Observer Pattern → powerful, but event-based wiring can obscure data flow and increase “system complexity” (classic POSD warning). Patterns

neogodless 3 days ago|
What does POSD stand for?
jakubmazanec 3 days ago|||
I'm assuming John Ousterhout's book A Philosophy of Software Design [1], which I would recommend reading before reading about design patterns, because it's more fundamental.

[1] https://news.ycombinator.com/item?id=37975558

culi 3 days ago|||
I'm assuming Philosophy of Software Design but I've never seen anyone blatantly presume it's an implicit initialism
fiddlerwoaroof 3 days ago|
I wish people would stop promoting the singleton pattern: in almost every case I’ve seen, singletons are unnecessary tech debt and solve a problem that’s better solved with some form of dependency injection (and I don’t mean the XML/YAML monstrosities various frameworks force on you but rather constructor arguments or factory functions)
HumanOstrich 3 days ago||
The site is not "promoting" the singleton pattern. In fact, there is a "Tradeoffs"[1] section that calls it an anti-pattern in JavaScript.

In spite of that, there are plenty of reasonable use cases for singletons in many languages, including JavaScript. For example, ES Modules are effectively singletons. If you import the same module in multiple places, it only gets evaluated once.

Let's not turn the singleton pattern into forbidden knowledge.

[1]: https://www.patterns.dev/vanilla/singleton-pattern/#tradeoff...

deaux 3 days ago|||
Why pose DI as replacing singletons when they're used together all the time? Injecting dependencies to create a singleton repository or service class, which is shared across requests.
dkersten 3 days ago|||
Singletons are globals and should be treated the same as every other global (that is, used sparingly and with care).
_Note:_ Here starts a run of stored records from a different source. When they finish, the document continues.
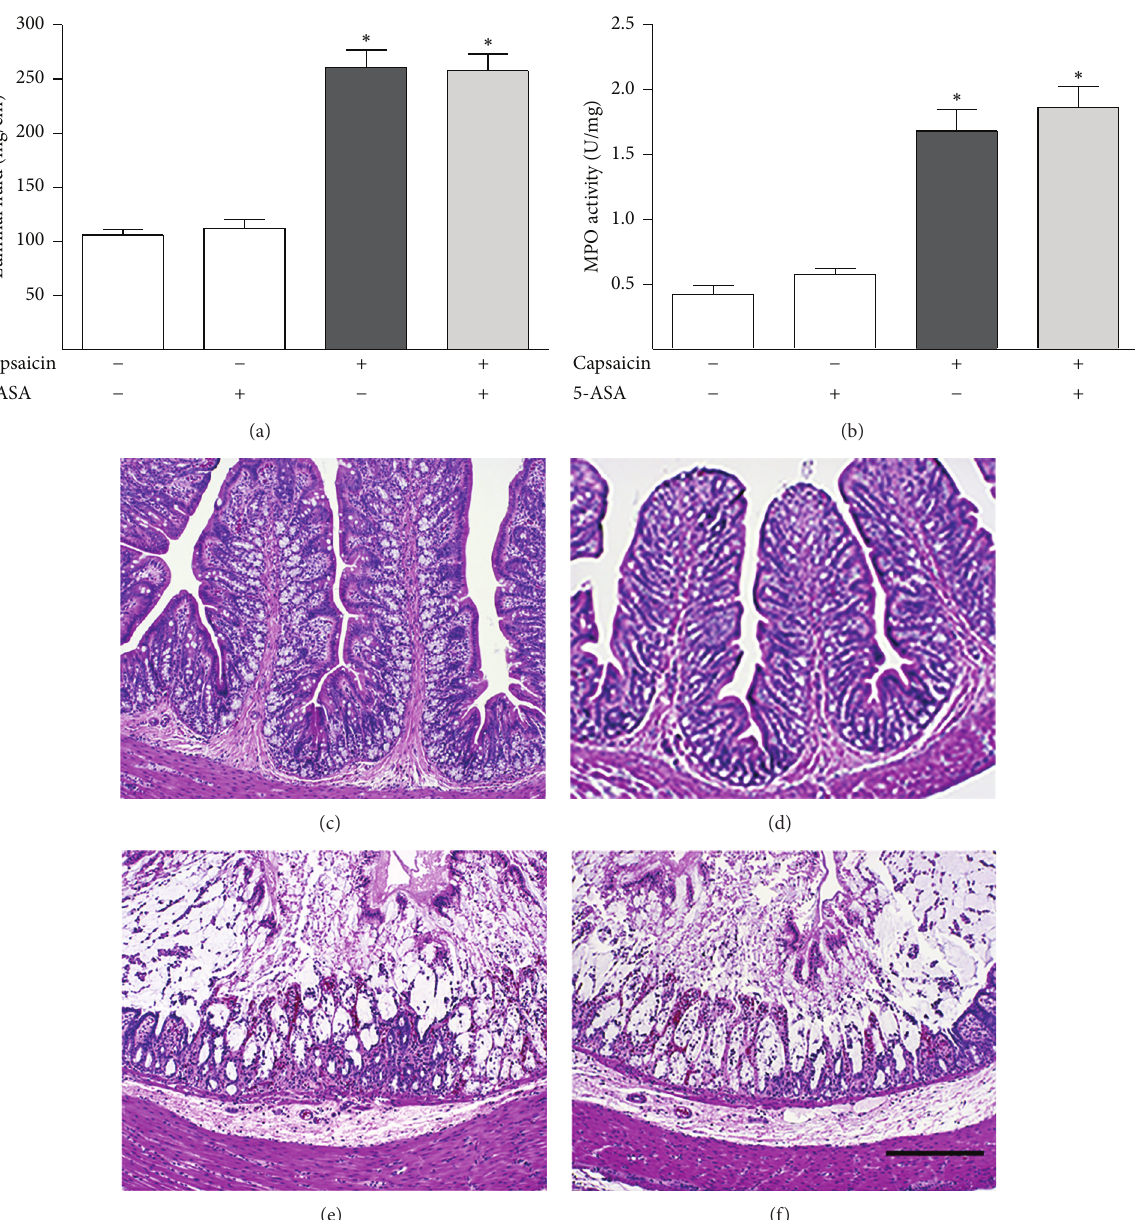
Figure 7: Effects of 5-ASA on capsaicin-induced colonic luminal fluid accumulation and MPO activity. 5-ASA was administered intraluminally at a dose of 100 𝜇 g for 30 minutes before capsaicin. (a) Capsaicin stimulation of colonic luminal fluid accumulation and the lack of significant inhibition of this effect by acute pretreatment with 5-ASA. (b) Capsaicin stimulation of colonic MPO activity and the lack of significant inhibition of this effect by acute pretreatment with 5-ASA. H&E-stained sections of rat colonic segments after they were treated intraluminally for 3 h with vehicle (c), 100 𝜇 g of 5-ASA (d), 4mg of capsaicin (e), or 4 mg of capsaicin after pretreatment with 100 𝜇 g of 5-ASA 30 min before toxin A administration (f). Scale bar, 100 𝜇 m. ∗ 𝑃 < 0.001 versus sulfapyridine-/toxin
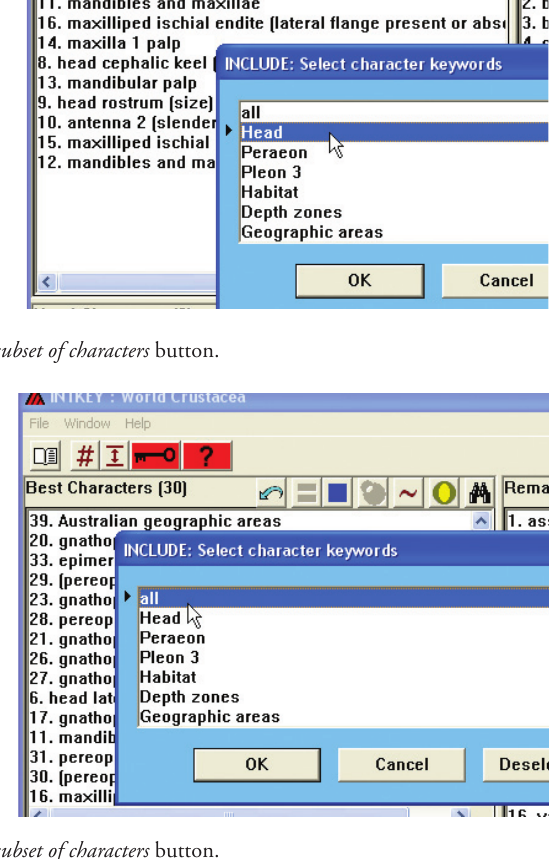
Figure 51. Use a subset of characters button.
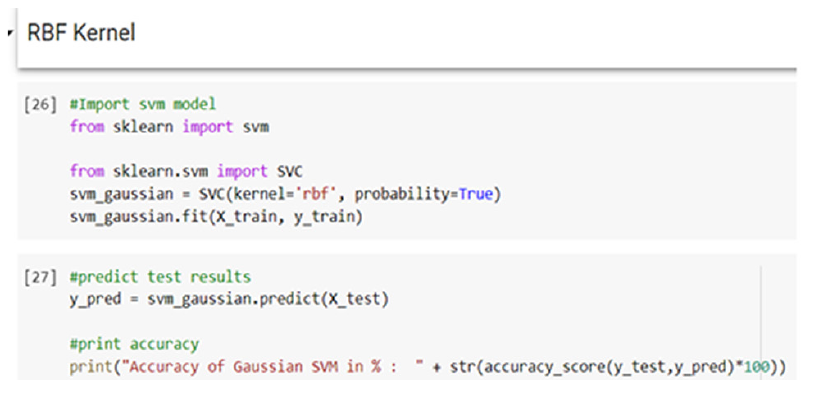
Fig. 4. SVM kernels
Worse is that singletons enfurece a single instance which is almost always unnecessary. It’s trivial to only create as many instances as you need.

hokumguru 3 days ago|||
Off the top of my head, rails (currentattributes), Laravel (facades) especially, and most iOS apps use singletons quite well. It’s all in moderation and depends highly on how it’s used, much like every other design pattern.

I think people just don’t like Singletons because they’ve been especially misused in the past but I guarantee the same argument stands for any other design pattern.

gm678 3 days ago||
Yes, I have to admit my interest was piqued by the banner, and I then scrolled down, saw the first example was singletons, and closed the tab.